## [How to complete this task]
Every line of the material that includes the word "format" is to be shown.

::::

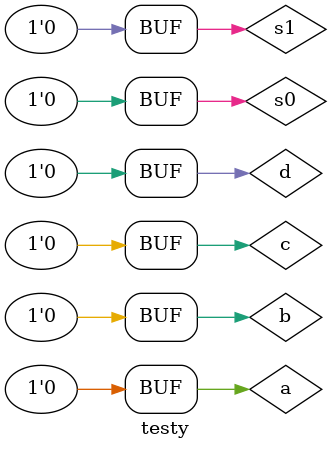
<source format=v>
`timescale 1ns / 1ps


module testy;

	// Inputs
	reg a;
	reg b;
	reg c;
	reg d;
	reg s0;
	reg s1;

	// Outputs
	wire out;

	// Instantiate the Unit Under Test (UUT)
	FourToOneMultiplexer uut (
		.a(a), 
		.b(b), 
		.c(c), 
		.d(d), 
		.s0(s0), 
		.s1(s1), 
		.out(out)
	);

	initial begin
		// Initialize Inputs
		a = 0;
		b = 0;
		c = 0;
		d = 0;
		s0 = 0;
		s1 = 0;

		// Wait 100 ns for global reset to finish
		#100;
        
		// Add stimulus here

	end
      
endmodule


</source>
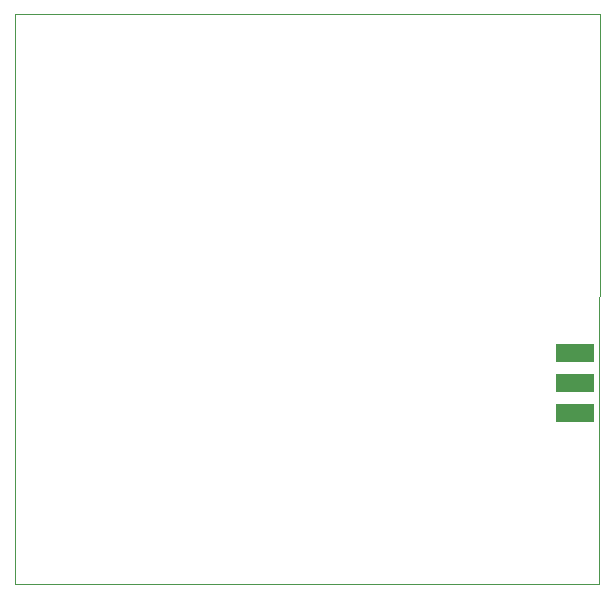
<source format=gbp>
G75*
G70*
%OFA0B0*%
%FSLAX24Y24*%
%IPPOS*%
%LPD*%
%AMOC8*
5,1,8,0,0,1.08239X$1,22.5*
%
%ADD10C,0.0000*%
%ADD11R,0.1300X0.0600*%
D10*
X003500Y012477D02*
X003500Y031473D01*
X023000Y031477D01*
X022992Y012477D01*
X003500Y012477D01*
D11*
X022181Y018156D03*
X022181Y019156D03*
X022181Y020156D03*
M02*

</source>
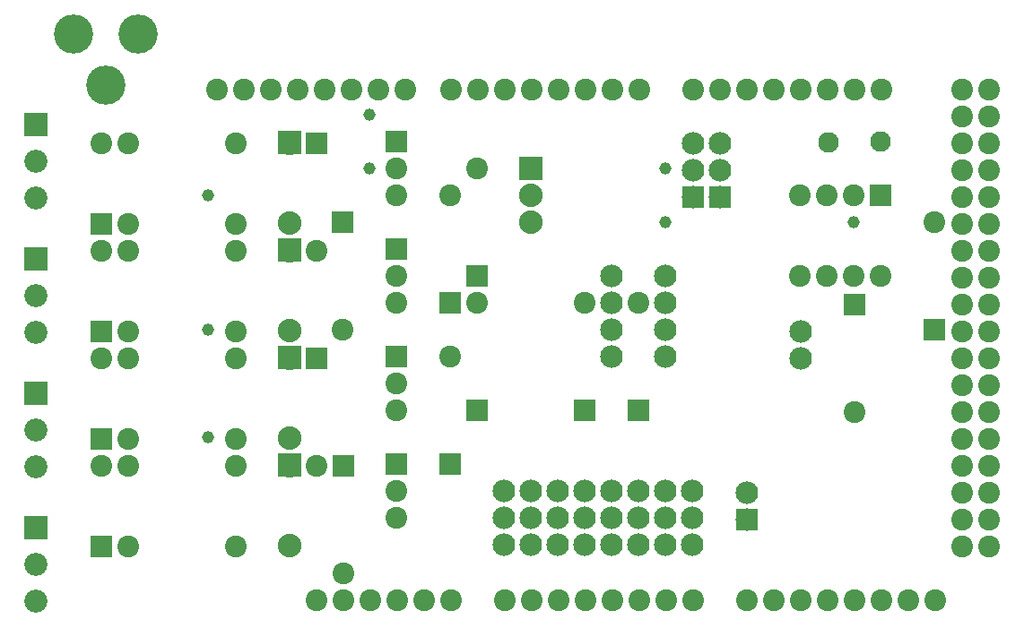
<source format=gts>
G04 MADE WITH FRITZING*
G04 WWW.FRITZING.ORG*
G04 DOUBLE SIDED*
G04 HOLES PLATED*
G04 CONTOUR ON CENTER OF CONTOUR VECTOR*
%ASAXBY*%
%FSLAX23Y23*%
%MOIN*%
%OFA0B0*%
%SFA1.0B1.0*%
%ADD10C,0.086000*%
%ADD11C,0.084000*%
%ADD12C,0.081000*%
%ADD13C,0.088000*%
%ADD14C,0.076925*%
%ADD15C,0.076866*%
%ADD16C,0.146000*%
%ADD17C,0.045370*%
%ADD18R,0.086000X0.086000*%
%ADD19R,0.081000X0.081000*%
%ADD20R,0.088000X0.088000*%
%ADD21R,0.084000X0.084000*%
%LNMASK1*%
G90*
G70*
G54D10*
X194Y1401D03*
X194Y1263D03*
X194Y1126D03*
X194Y1901D03*
X194Y1763D03*
X194Y1626D03*
X194Y401D03*
X194Y263D03*
X194Y126D03*
X194Y901D03*
X194Y763D03*
X194Y626D03*
G54D11*
X2434Y536D03*
X2434Y436D03*
X2434Y336D03*
X2534Y536D03*
X2534Y436D03*
X2534Y336D03*
G54D12*
X868Y2032D03*
X968Y2032D03*
X1068Y2032D03*
X1168Y2032D03*
X1268Y2032D03*
X1368Y2032D03*
X1468Y2032D03*
X1568Y2032D03*
X1738Y2032D03*
X1838Y2032D03*
X1938Y2032D03*
X2038Y2032D03*
X2138Y2032D03*
X2238Y2032D03*
X2338Y2032D03*
X2438Y2032D03*
X1238Y132D03*
X1338Y132D03*
X1438Y132D03*
X1538Y132D03*
X1638Y132D03*
X1738Y132D03*
X1938Y132D03*
X2038Y132D03*
X2138Y132D03*
X2238Y132D03*
X2338Y132D03*
X2438Y132D03*
X2638Y2032D03*
X2738Y2032D03*
X2838Y2032D03*
X2938Y2032D03*
X3038Y2032D03*
X3138Y2032D03*
X3238Y2032D03*
X3338Y2032D03*
X2538Y132D03*
X2638Y132D03*
X2838Y132D03*
X2938Y132D03*
X3038Y132D03*
X3138Y132D03*
X3238Y132D03*
X3338Y132D03*
X3438Y132D03*
X3538Y132D03*
X3638Y2032D03*
X3738Y2032D03*
X3638Y1932D03*
X3738Y1932D03*
X3638Y1832D03*
X3738Y1832D03*
X3638Y1732D03*
X3738Y1732D03*
X3638Y1632D03*
X3738Y1632D03*
X3638Y1532D03*
X3738Y1532D03*
X3638Y1432D03*
X3738Y1432D03*
X3638Y1332D03*
X3738Y1332D03*
X3638Y1232D03*
X3738Y1232D03*
X3638Y1132D03*
X3738Y1132D03*
X3638Y1032D03*
X3738Y1032D03*
X3638Y932D03*
X3738Y932D03*
X3638Y832D03*
X3738Y832D03*
X3638Y732D03*
X3738Y732D03*
X3638Y632D03*
X3738Y632D03*
X3638Y532D03*
X3738Y532D03*
X3638Y432D03*
X3738Y432D03*
X3638Y332D03*
X3738Y332D03*
G54D11*
X2634Y536D03*
X2634Y436D03*
X2634Y336D03*
G54D12*
X1534Y836D03*
X1534Y936D03*
X1534Y1036D03*
X1534Y436D03*
X1534Y536D03*
X1534Y636D03*
X1534Y1636D03*
X1534Y1736D03*
X1534Y1836D03*
X1534Y1236D03*
X1534Y1336D03*
X1534Y1436D03*
X1734Y636D03*
X1734Y1036D03*
X1834Y1336D03*
X1834Y1736D03*
X1734Y1236D03*
X1734Y1636D03*
X1834Y836D03*
X1834Y1236D03*
X438Y732D03*
X538Y732D03*
X938Y732D03*
X938Y1032D03*
X538Y1032D03*
X438Y1032D03*
X438Y332D03*
X538Y332D03*
X938Y332D03*
X938Y632D03*
X538Y632D03*
X438Y632D03*
X438Y1532D03*
X538Y1532D03*
X938Y1532D03*
X938Y1832D03*
X538Y1832D03*
X438Y1832D03*
X438Y1132D03*
X538Y1132D03*
X938Y1132D03*
X938Y1432D03*
X538Y1432D03*
X438Y1432D03*
G54D13*
X1138Y1432D03*
X1138Y1134D03*
X1138Y1032D03*
X1138Y734D03*
X1138Y1832D03*
X1138Y1534D03*
X1138Y632D03*
X1138Y334D03*
X2034Y1736D03*
X2034Y1636D03*
X2034Y1536D03*
G54D12*
X3334Y1636D03*
X3334Y1336D03*
X3234Y1636D03*
X3234Y1336D03*
X3134Y1636D03*
X3134Y1336D03*
X3034Y1636D03*
X3034Y1336D03*
G54D14*
X3141Y1835D03*
G54D15*
X3334Y1836D03*
G54D11*
X2838Y432D03*
X2838Y532D03*
G54D12*
X3534Y1136D03*
X3534Y1536D03*
G54D11*
X2638Y1632D03*
X2638Y1732D03*
X2638Y1832D03*
X2738Y1632D03*
X2738Y1732D03*
X2738Y1832D03*
G54D12*
X2234Y836D03*
X2234Y1236D03*
X2434Y836D03*
X2434Y1236D03*
G54D11*
X1934Y536D03*
X1934Y436D03*
X1934Y336D03*
X2234Y536D03*
X2234Y436D03*
X2234Y336D03*
X2034Y536D03*
X2034Y436D03*
X2034Y336D03*
X2334Y536D03*
X2334Y436D03*
X2334Y336D03*
X2134Y536D03*
X2134Y436D03*
X2134Y336D03*
G54D16*
X574Y2236D03*
X334Y2236D03*
X454Y2046D03*
G54D12*
X1334Y1536D03*
X1334Y1136D03*
X1338Y632D03*
X1338Y232D03*
X1238Y1832D03*
X1238Y1432D03*
X1238Y1032D03*
X1238Y632D03*
G54D11*
X2334Y1336D03*
X2334Y1236D03*
X2334Y1136D03*
X2334Y1036D03*
X2534Y1336D03*
X2534Y1236D03*
X2534Y1136D03*
X2534Y1036D03*
G54D17*
X834Y736D03*
X1434Y1736D03*
X2534Y1736D03*
X2534Y1536D03*
X3234Y1536D03*
X1434Y1936D03*
X834Y1136D03*
X834Y1636D03*
G54D12*
X3238Y1232D03*
X3238Y832D03*
G54D11*
X3038Y1132D03*
X3038Y1032D03*
G54D18*
X194Y1401D03*
X194Y1901D03*
X194Y401D03*
X194Y901D03*
G54D19*
X1534Y1036D03*
X1534Y636D03*
X1534Y1836D03*
X1534Y1436D03*
X1734Y636D03*
X1834Y1336D03*
X1734Y1236D03*
X1834Y836D03*
X438Y732D03*
X438Y332D03*
X438Y1532D03*
X438Y1132D03*
G54D20*
X1138Y1433D03*
X1138Y1033D03*
X1138Y1833D03*
X1138Y633D03*
X2034Y1736D03*
G54D19*
X3334Y1636D03*
G54D21*
X2838Y432D03*
G54D19*
X3534Y1136D03*
G54D21*
X2638Y1632D03*
X2738Y1632D03*
G54D19*
X2234Y836D03*
X2434Y836D03*
X1334Y1536D03*
X1338Y632D03*
X1238Y1832D03*
X1238Y1032D03*
X3238Y1232D03*
G04 End of Mask1*
M02*
</source>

::::

## [Written response]
<source format=v>
<source format=gbp>
<source format=gts>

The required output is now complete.